▶ PROVIDED RECORDS:
┄┄┄┄┄┄┄┄┄┄
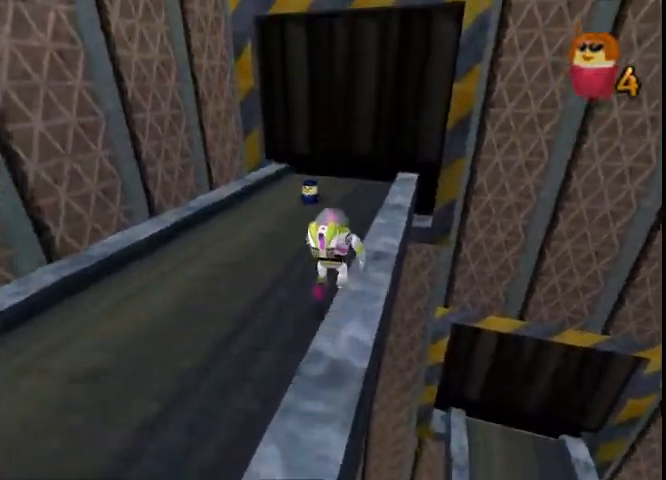
Gameplay with a controller (Xbox layout); each line is a JSON object with the inputs held at the frame after it. "button_events" lists button changes between this image and that frame as [ms after this image, input, new state], when the widget could be followed in between (sticks are given only as held states). Not read: L3 R1 R3.
{"buttons": [], "left_stick": "up-left", "right_stick": "center", "button_events": []}
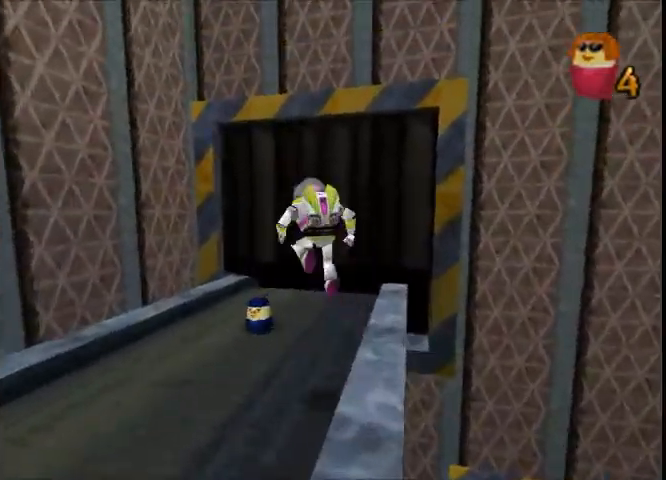
{"buttons": [], "left_stick": "up-right", "right_stick": "center", "button_events": []}
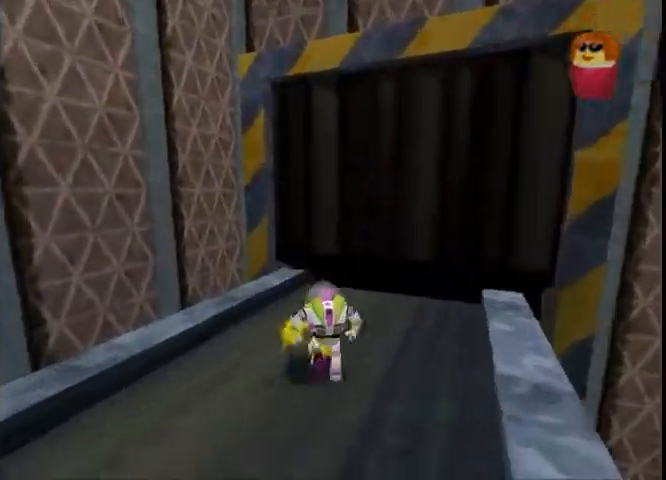
{"buttons": [], "left_stick": "right", "right_stick": "center", "button_events": []}
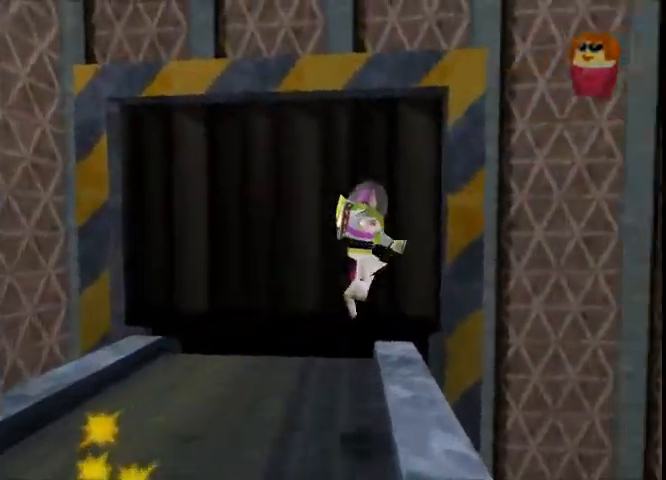
{"buttons": [], "left_stick": "up-left", "right_stick": "center", "button_events": []}
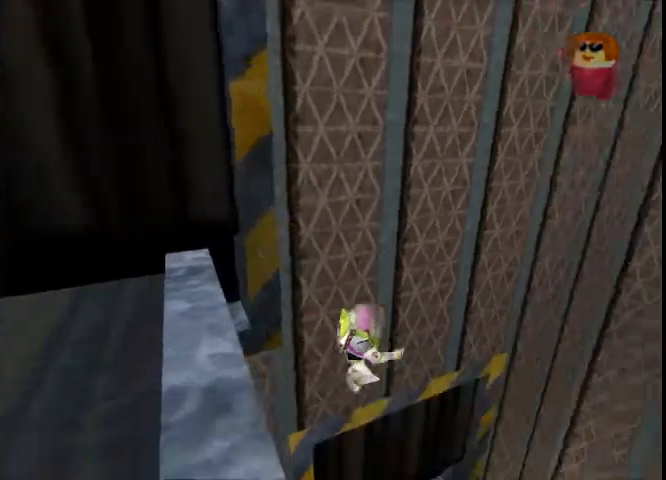
{"buttons": [], "left_stick": "center", "right_stick": "center", "button_events": []}
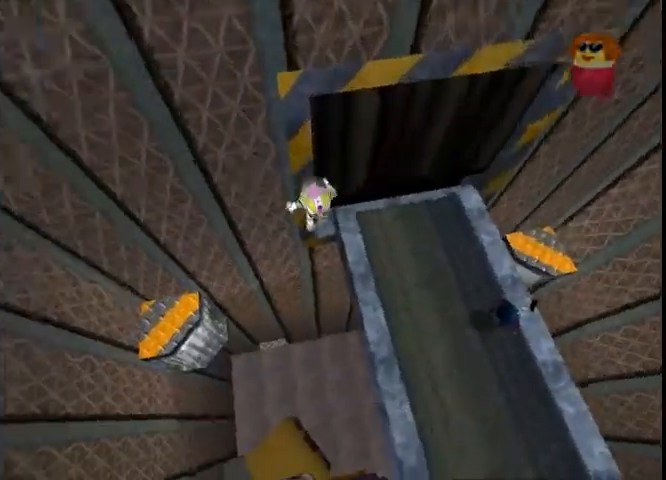
{"buttons": [], "left_stick": "left", "right_stick": "center", "button_events": []}
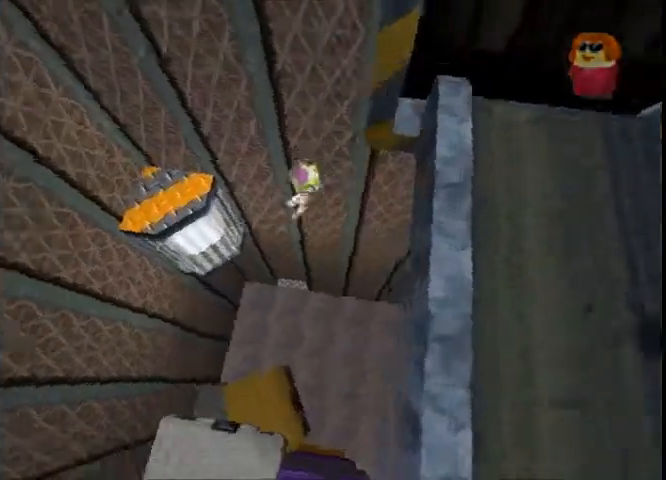
{"buttons": [], "left_stick": "center", "right_stick": "center", "button_events": []}
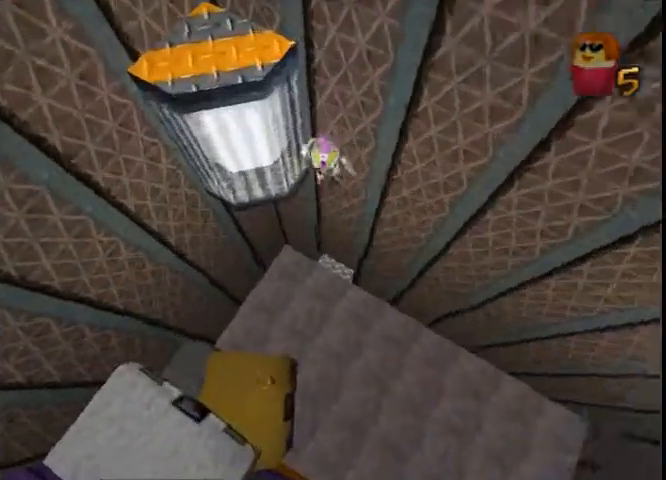
{"buttons": [], "left_stick": "right", "right_stick": "center", "button_events": []}
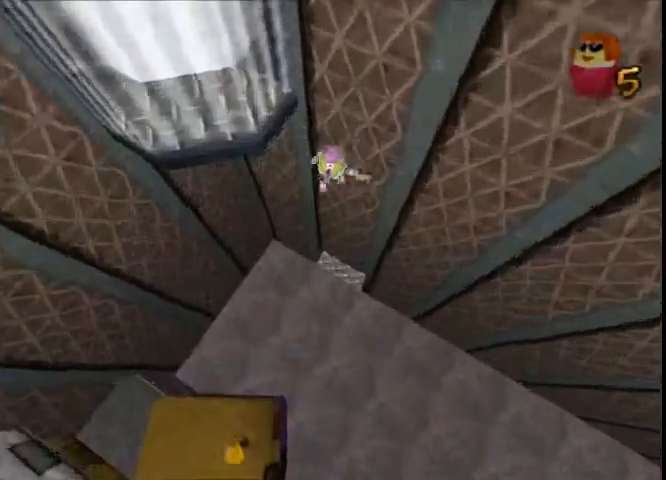
{"buttons": [], "left_stick": "up", "right_stick": "center", "button_events": []}
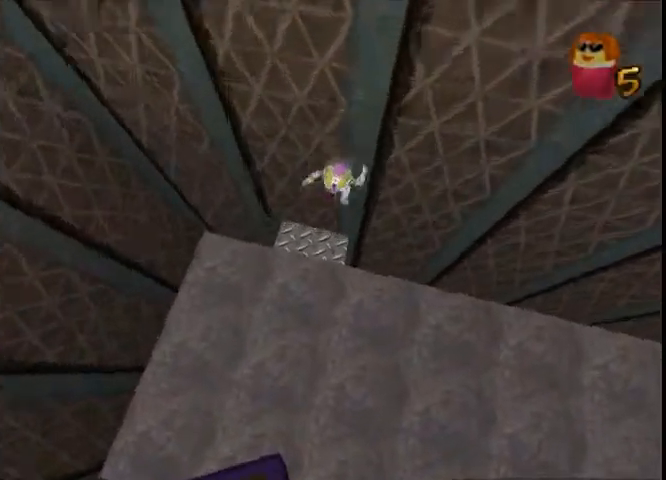
{"buttons": ["A"], "left_stick": "up", "right_stick": "center", "button_events": [[434, "A", "down"]]}
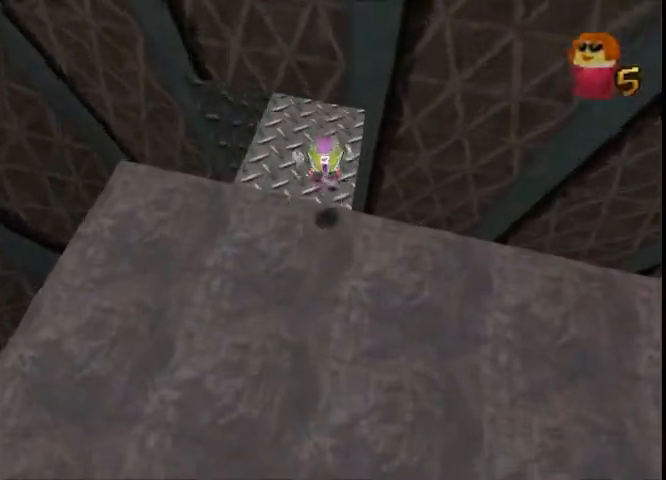
{"buttons": [], "left_stick": "up", "right_stick": "center", "button_events": [[66, "A", "up"]]}
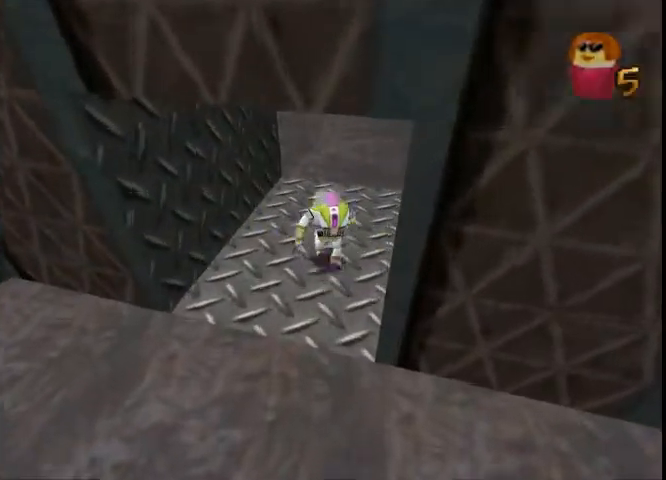
{"buttons": [], "left_stick": "up", "right_stick": "center", "button_events": []}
┄┄┄┄┄┄┄┄┄┄
▶ PROBLEM REQUIREMENTS:
Return the records above exactly as written, but without any of the pictures.

▶ RESPONSE:
Gameplay with a controller (Xbox layout); each line is a JSON object with the inputs held at the frame after it. "button_events" lists button changes between this image and that frame as [ms after this image, input, new state], when the widget could be followed in between (sticks are given only as held states). Not read: L3 R1 R3.
{"buttons": [], "left_stick": "up-left", "right_stick": "center", "button_events": []}
{"buttons": [], "left_stick": "up-right", "right_stick": "center", "button_events": []}
{"buttons": [], "left_stick": "right", "right_stick": "center", "button_events": []}
{"buttons": [], "left_stick": "up-left", "right_stick": "center", "button_events": []}
{"buttons": [], "left_stick": "center", "right_stick": "center", "button_events": []}
{"buttons": [], "left_stick": "left", "right_stick": "center", "button_events": []}
{"buttons": [], "left_stick": "center", "right_stick": "center", "button_events": []}
{"buttons": [], "left_stick": "right", "right_stick": "center", "button_events": []}
{"buttons": [], "left_stick": "up", "right_stick": "center", "button_events": []}
{"buttons": ["A"], "left_stick": "up", "right_stick": "center", "button_events": [[434, "A", "down"]]}
{"buttons": [], "left_stick": "up", "right_stick": "center", "button_events": [[66, "A", "up"]]}
{"buttons": [], "left_stick": "up", "right_stick": "center", "button_events": []}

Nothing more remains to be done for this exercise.